**Your task:** The entries below contain a line with "- **Technical Documentation**: Comprehensive" and a line with "- **Finance**: Complex". Retype exactly everything from the first down to the second, both included, and nothing else.

**Given entries:**
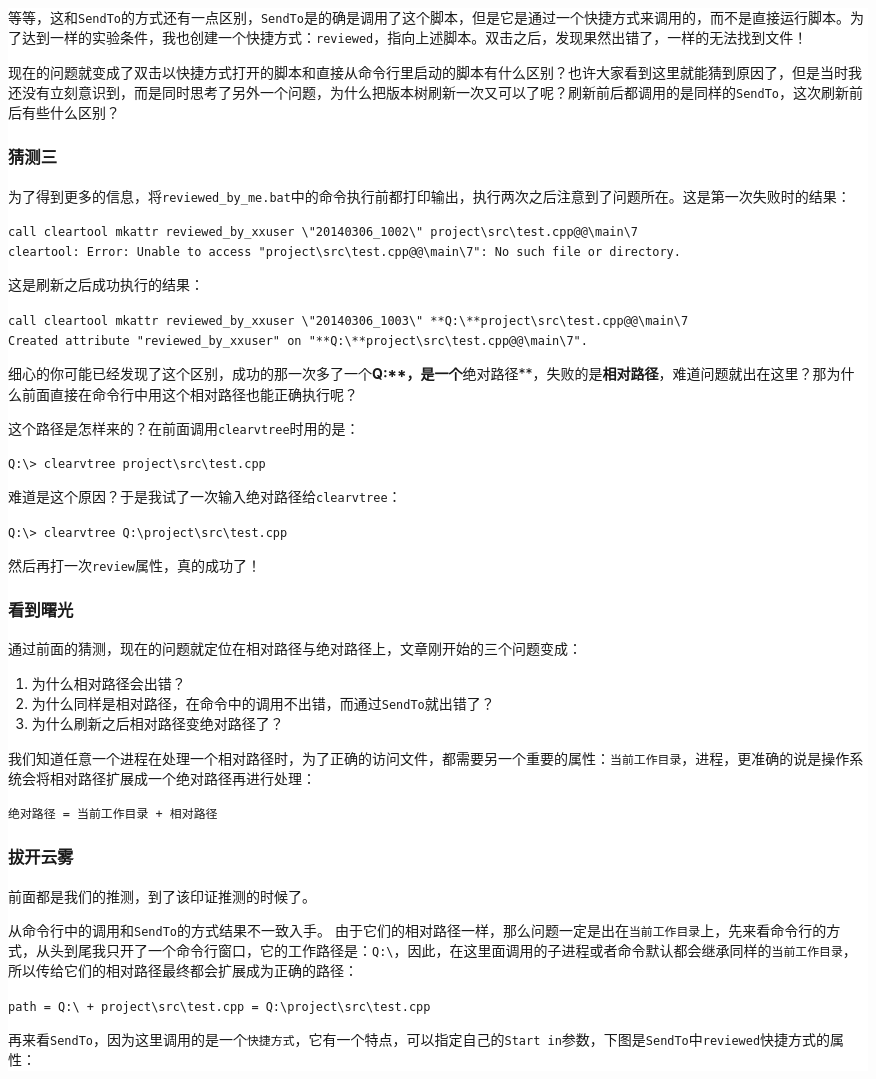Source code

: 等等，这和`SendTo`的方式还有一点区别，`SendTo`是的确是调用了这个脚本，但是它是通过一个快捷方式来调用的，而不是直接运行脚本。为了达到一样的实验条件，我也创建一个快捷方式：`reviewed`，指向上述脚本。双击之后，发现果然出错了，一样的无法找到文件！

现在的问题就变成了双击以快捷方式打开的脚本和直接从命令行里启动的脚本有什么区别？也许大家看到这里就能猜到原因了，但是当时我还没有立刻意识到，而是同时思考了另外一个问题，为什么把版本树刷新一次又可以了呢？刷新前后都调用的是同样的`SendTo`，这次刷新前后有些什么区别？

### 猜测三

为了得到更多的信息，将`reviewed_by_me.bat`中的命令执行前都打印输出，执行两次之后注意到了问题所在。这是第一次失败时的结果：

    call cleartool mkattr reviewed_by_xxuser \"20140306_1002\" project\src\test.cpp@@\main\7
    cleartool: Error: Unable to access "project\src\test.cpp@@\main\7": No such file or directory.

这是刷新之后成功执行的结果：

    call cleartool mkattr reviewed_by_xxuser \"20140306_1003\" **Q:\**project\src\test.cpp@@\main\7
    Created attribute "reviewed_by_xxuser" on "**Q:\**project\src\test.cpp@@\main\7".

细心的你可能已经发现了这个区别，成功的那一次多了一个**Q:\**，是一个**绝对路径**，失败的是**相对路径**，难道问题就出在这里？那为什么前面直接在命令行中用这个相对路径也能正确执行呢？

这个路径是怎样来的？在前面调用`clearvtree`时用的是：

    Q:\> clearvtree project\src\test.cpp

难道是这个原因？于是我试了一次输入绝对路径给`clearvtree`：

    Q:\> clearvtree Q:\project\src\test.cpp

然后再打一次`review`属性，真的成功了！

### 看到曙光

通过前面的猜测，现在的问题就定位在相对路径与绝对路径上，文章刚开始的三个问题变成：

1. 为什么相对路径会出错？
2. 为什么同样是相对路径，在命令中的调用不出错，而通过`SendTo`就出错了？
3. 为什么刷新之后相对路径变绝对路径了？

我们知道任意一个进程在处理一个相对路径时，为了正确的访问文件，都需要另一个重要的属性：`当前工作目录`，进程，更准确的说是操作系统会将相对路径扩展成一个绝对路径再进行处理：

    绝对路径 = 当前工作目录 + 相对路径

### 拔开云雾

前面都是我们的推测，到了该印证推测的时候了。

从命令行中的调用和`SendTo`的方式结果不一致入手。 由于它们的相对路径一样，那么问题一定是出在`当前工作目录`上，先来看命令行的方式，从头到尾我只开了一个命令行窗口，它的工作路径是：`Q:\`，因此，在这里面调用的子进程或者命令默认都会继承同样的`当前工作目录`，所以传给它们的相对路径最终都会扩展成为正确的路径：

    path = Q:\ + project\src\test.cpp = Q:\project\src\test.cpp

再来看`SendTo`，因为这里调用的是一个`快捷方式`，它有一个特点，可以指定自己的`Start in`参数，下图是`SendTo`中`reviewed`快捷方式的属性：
--
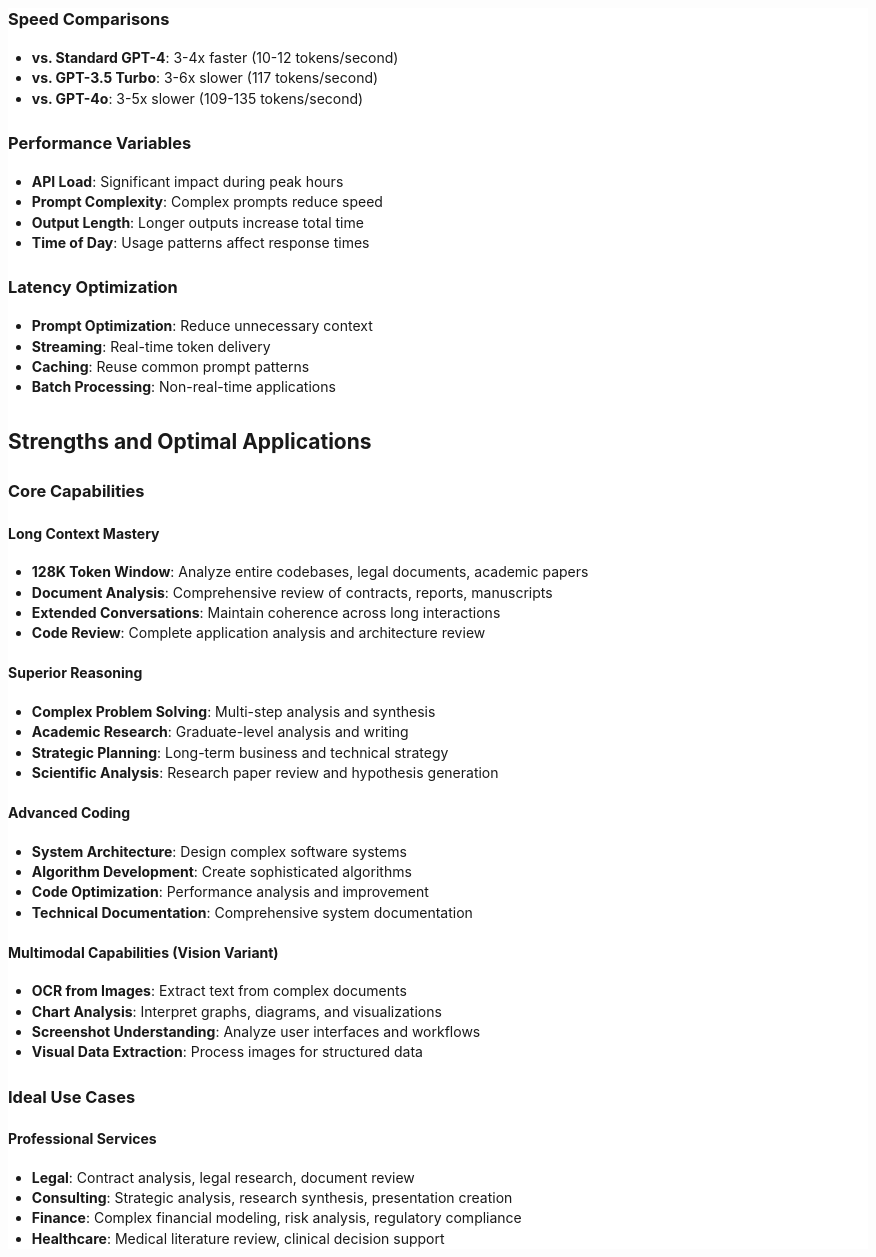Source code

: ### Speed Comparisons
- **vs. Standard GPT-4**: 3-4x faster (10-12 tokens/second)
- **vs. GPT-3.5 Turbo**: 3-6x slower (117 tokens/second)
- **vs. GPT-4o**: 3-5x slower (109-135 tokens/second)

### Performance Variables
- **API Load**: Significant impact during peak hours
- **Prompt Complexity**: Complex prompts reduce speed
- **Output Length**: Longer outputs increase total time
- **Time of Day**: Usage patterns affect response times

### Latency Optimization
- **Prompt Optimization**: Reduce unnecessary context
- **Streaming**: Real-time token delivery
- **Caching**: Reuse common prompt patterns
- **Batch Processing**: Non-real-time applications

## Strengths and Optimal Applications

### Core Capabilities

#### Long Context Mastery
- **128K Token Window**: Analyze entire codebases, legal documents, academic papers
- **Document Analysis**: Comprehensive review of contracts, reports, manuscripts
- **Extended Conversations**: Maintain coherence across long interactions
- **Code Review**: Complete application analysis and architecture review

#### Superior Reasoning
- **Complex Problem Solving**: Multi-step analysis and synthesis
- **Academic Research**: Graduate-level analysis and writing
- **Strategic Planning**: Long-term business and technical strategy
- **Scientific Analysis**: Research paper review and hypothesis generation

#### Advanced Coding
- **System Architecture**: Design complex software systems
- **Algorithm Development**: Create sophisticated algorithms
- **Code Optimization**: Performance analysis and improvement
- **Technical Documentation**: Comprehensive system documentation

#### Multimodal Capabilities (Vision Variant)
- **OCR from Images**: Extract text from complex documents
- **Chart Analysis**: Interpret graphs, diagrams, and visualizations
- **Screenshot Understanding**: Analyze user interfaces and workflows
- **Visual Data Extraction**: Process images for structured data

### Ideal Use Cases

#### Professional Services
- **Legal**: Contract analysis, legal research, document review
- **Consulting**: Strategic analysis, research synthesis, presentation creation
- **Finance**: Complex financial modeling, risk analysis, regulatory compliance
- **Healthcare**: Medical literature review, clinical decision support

**Problem solution:**
- **Technical Documentation**: Comprehensive system documentation

#### Multimodal Capabilities (Vision Variant)
- **OCR from Images**: Extract text from complex documents
- **Chart Analysis**: Interpret graphs, diagrams, and visualizations
- **Screenshot Understanding**: Analyze user interfaces and workflows
- **Visual Data Extraction**: Process images for structured data

### Ideal Use Cases

#### Professional Services
- **Legal**: Contract analysis, legal research, document review
- **Consulting**: Strategic analysis, research synthesis, presentation creation
- **Finance**: Complex financial modeling, risk analysis, regulatory compliance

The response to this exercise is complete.